The headlines are often misleading in these cases, as I have pointed out before, because controversy attracts eyeballs. There are forty-six current court cases (according to the NY Times) against the Trump administration. None have yet made it to the Supreme Court for final determination. As each judge at each level weighs in, media (both legacy and digital) trumpet (pun intended) the results with “unconstitutional” or “vindicated” headlines/chyrons. But none of these verdicts are final until the Supreme Court decides.

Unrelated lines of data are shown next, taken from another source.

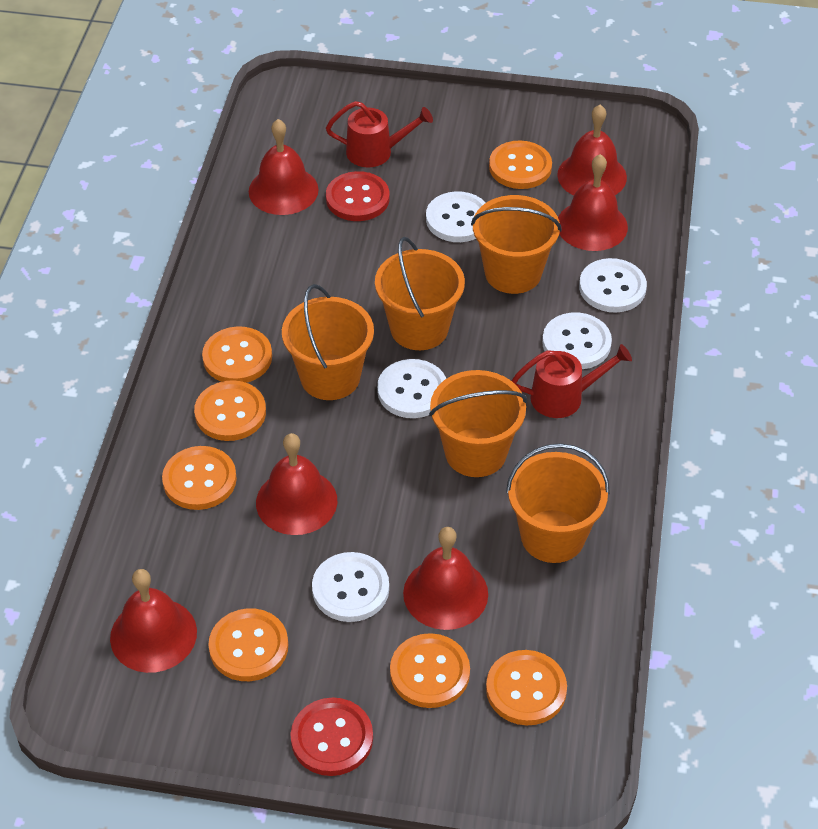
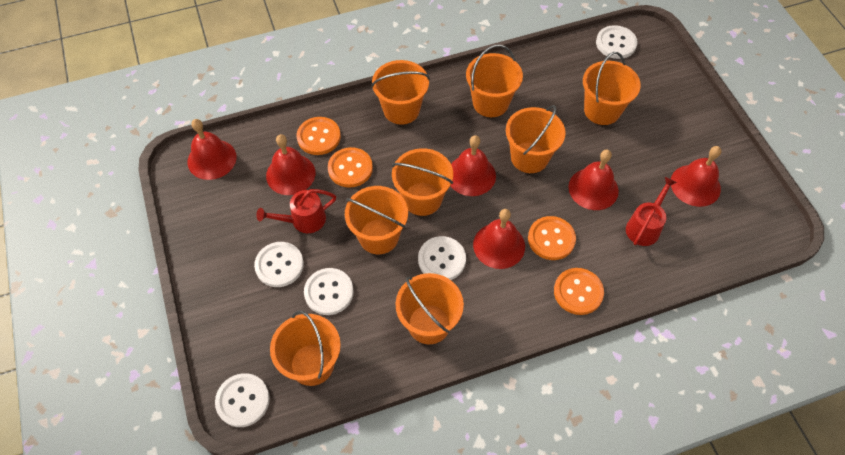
orange bucket: [282,284,374,400] [375,237,465,350] [429,370,527,477] [471,195,562,294] [506,443,610,563] = 5 -> [270,310,341,386] [345,186,408,254] [371,60,430,125] [392,148,453,216] [395,273,464,344] [466,44,523,117] [506,105,566,173] [583,52,641,125] = 8
orange button: [162,446,237,510] [194,380,266,441] [202,326,272,383] [208,608,288,681] [390,633,470,708] [486,650,567,725] [489,140,552,189] = 7 -> [297,117,341,155] [328,147,373,188] [528,216,576,260] [554,268,604,315] = 4
red button: [290,697,373,776] [326,171,390,221] = 2 -> none = 0

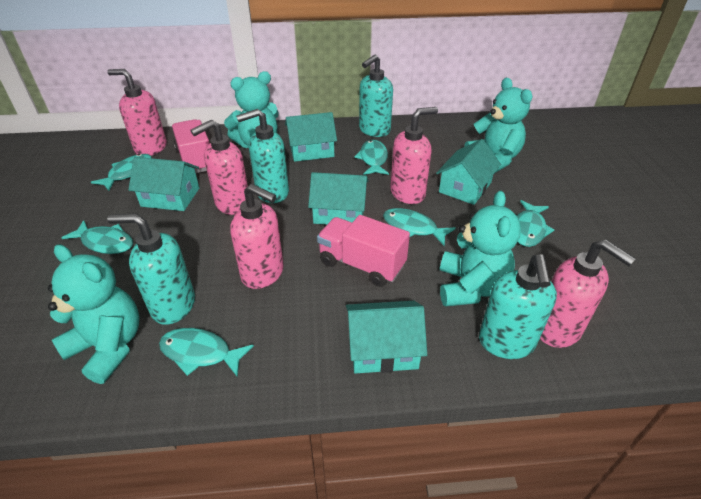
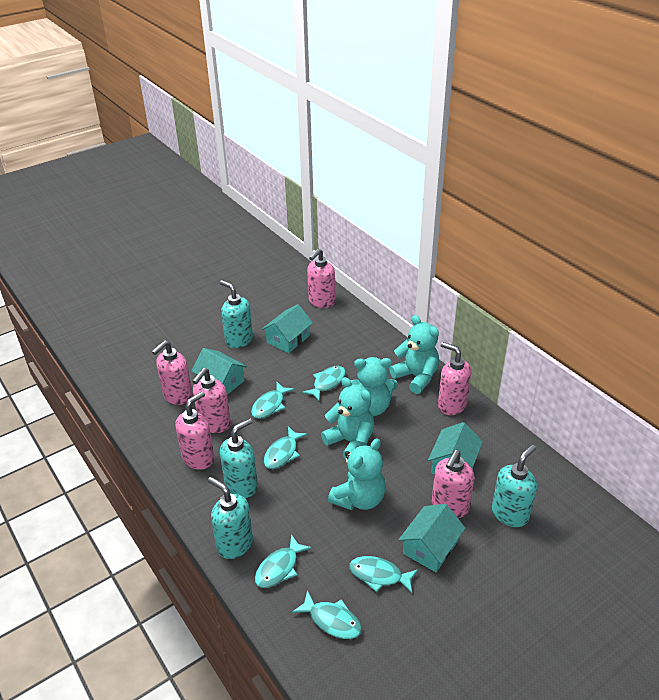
pink soap dispenser: [107,69,167,156] [191,120,248,215] [230,184,284,289] [390,107,438,204] [540,240,636,348] = 5 -> [152,340,193,405] [175,391,215,470] [192,368,231,433] [307,248,335,308] [432,450,475,518] [438,342,471,415] = 6
pink truck: [172,119,210,173] [317,215,410,287] = 2 -> none = 0
turquoise house: [128,157,199,211] [285,112,337,162] [308,172,368,225] [346,301,427,374] [436,139,501,205] = 5 -> [191,348,247,395] [262,304,313,353] [398,504,466,572] [428,422,483,474] = 4

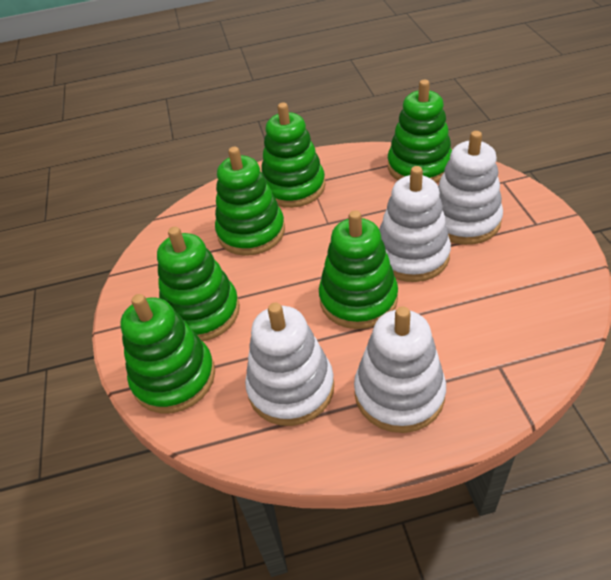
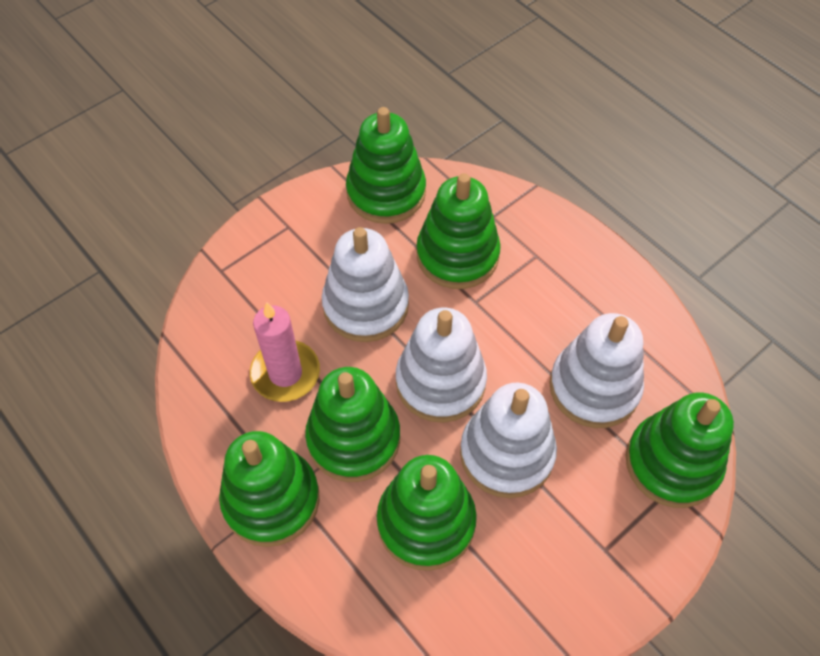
pink candle: none = 0 -> [250,302,320,402] = 1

Another recent example involves the Executive Branch ignoring court decisions. The Trump administration allegedly (at the time I write this, the facts aren’t all in) sent Venezuelan illegal aliens to prisons in El Salvador despite a district court judge’s injunction. Assume for a second that it’s true: they ignored the court. What happens now? The judge could find some officials in contempt, but what would that mean? Who would jail them? The administration has already sent a case to the Supreme Court asking that the very recent (post 1960s) practice of district courts issuing nationwide injunctions be invalidated, which would either enable effective government or precede authoritarianism, depending on your views of the administration.

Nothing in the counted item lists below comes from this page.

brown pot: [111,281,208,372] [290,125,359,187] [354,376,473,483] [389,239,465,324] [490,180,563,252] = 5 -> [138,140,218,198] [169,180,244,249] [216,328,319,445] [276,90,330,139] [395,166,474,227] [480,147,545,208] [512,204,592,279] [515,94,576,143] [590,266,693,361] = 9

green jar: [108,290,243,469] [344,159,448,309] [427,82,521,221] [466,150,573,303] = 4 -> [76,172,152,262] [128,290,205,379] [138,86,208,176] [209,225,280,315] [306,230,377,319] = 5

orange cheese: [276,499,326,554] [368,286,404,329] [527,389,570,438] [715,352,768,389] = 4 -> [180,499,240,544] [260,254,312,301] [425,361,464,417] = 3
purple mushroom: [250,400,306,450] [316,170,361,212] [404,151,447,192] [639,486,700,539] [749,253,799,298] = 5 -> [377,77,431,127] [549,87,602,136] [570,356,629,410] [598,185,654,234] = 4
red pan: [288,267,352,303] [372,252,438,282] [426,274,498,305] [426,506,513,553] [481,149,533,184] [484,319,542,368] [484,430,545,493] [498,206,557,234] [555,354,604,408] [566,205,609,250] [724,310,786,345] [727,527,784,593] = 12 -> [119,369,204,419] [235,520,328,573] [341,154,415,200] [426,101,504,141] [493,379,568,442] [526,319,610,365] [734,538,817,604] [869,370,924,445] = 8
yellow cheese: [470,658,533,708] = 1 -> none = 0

Also, the courts have often stated they won’t rule on “Political Questions” a doctrine which holds that there are disagreements that are either outside the court’s jurisdiction or beyond its competence. In so doing, the Judiciary Branch says in effect, “don’t drag us into your political disagreements, work it out as politics between the parties.” While this may seem cowardly to some, it avoids the court setting precedents over issues that then resonate throughout the entire system. It’s like Mom & Dad telling the boys to “work it out for themselves,” because neither of them will like their parents’ intervention.

Perhaps this clarifies the separation of powers. More likely, it doesn’t. That’s because, contra what the talking heads say online, it isn’t always clear who has the right to do what. And even when it is, there are limits and loopholes and things that nobody wants to argue about in court, because while the argument is still active, either side can win. And the parties involved often switch sides based on who sits in what office. Once the Supreme Court rules in such cases, the game is over.

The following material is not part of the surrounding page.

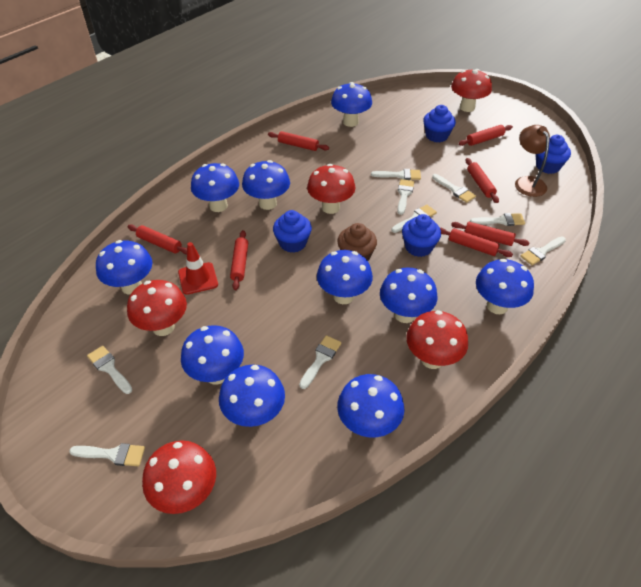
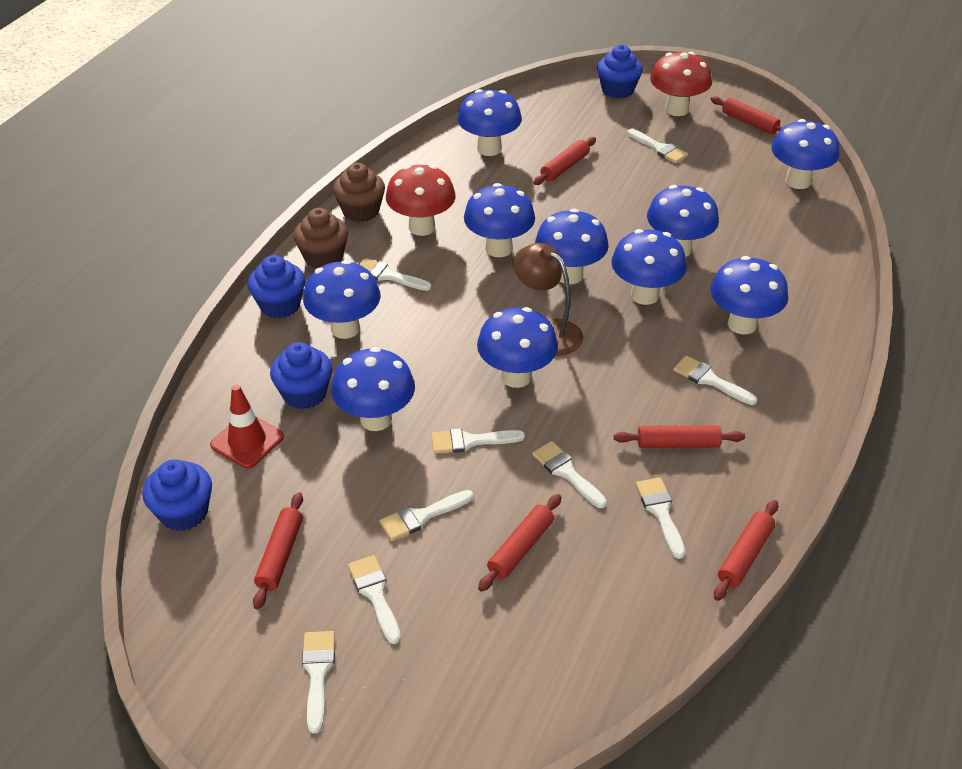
brown cupcake: [337,223,377,261] = 1 -> [293,208,348,269] [333,163,385,222] = 2
red mushroom: [127,280,187,336] [142,440,216,514] [307,164,356,214] [406,310,468,369] [451,69,492,112] = 5 -> [386,165,456,236] [650,52,712,116] = 2
red rolling pin: [128,224,187,255] [230,230,248,290] [268,131,329,151] [440,228,513,257] [451,222,530,246] [458,125,513,146] [466,158,499,203] = 7 -> [253,492,303,609] [478,494,561,592] [533,137,596,185] [614,425,745,448] [711,96,783,134] [714,500,778,601] = 6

One thought on “Separating the Powers”

  1. FWIW, I am in favor of judicial impeachments if and only if corruption can be demonstrated (i.e. indicted). Bias and ideology should not be cause for impeachment.

    But I will add that where the heck were such concerns when the Democratic party regularly threatened to stack SCOTUS? Furthermore, how does one assure Republicans that Democrats won’t do this in the future even if Trump doesn’t?

    Roberts said what he needed. He is not only the Chief Justice but has a responsibility to serve as spokesperson for the judiciary. But it would help for SCOTUS to expedite some of the appelate decisions.
    Some of these federal decisions are clearly unsustainable. I will also point out that at the end of the Biden administration, among the generous grants that were handed out was $2B to legal NGOs to flood lawsuits in preparation for the “crisis”.

    Both sides have deeply disappointed me.